### Task goal
Each line below that includes "pixels" counts once; report the total and nothing more.

### Data for this exercise
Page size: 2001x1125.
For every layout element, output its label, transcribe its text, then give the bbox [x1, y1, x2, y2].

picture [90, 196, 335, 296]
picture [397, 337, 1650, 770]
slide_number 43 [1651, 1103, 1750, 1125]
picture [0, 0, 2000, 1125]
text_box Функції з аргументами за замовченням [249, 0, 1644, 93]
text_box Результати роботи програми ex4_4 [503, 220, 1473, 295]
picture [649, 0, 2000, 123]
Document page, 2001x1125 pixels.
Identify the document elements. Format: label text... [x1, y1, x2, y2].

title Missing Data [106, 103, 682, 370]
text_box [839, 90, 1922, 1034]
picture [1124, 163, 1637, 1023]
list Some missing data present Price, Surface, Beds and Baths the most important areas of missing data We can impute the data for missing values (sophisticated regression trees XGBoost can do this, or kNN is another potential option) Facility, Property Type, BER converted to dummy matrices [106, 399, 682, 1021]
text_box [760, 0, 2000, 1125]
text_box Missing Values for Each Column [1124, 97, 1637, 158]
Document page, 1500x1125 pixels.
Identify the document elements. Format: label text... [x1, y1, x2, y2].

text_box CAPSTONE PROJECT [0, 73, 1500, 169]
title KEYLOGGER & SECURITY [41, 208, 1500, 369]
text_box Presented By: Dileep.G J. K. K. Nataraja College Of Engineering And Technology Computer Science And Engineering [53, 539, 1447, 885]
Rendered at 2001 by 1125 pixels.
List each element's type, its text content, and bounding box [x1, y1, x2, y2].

### Completed exercise
3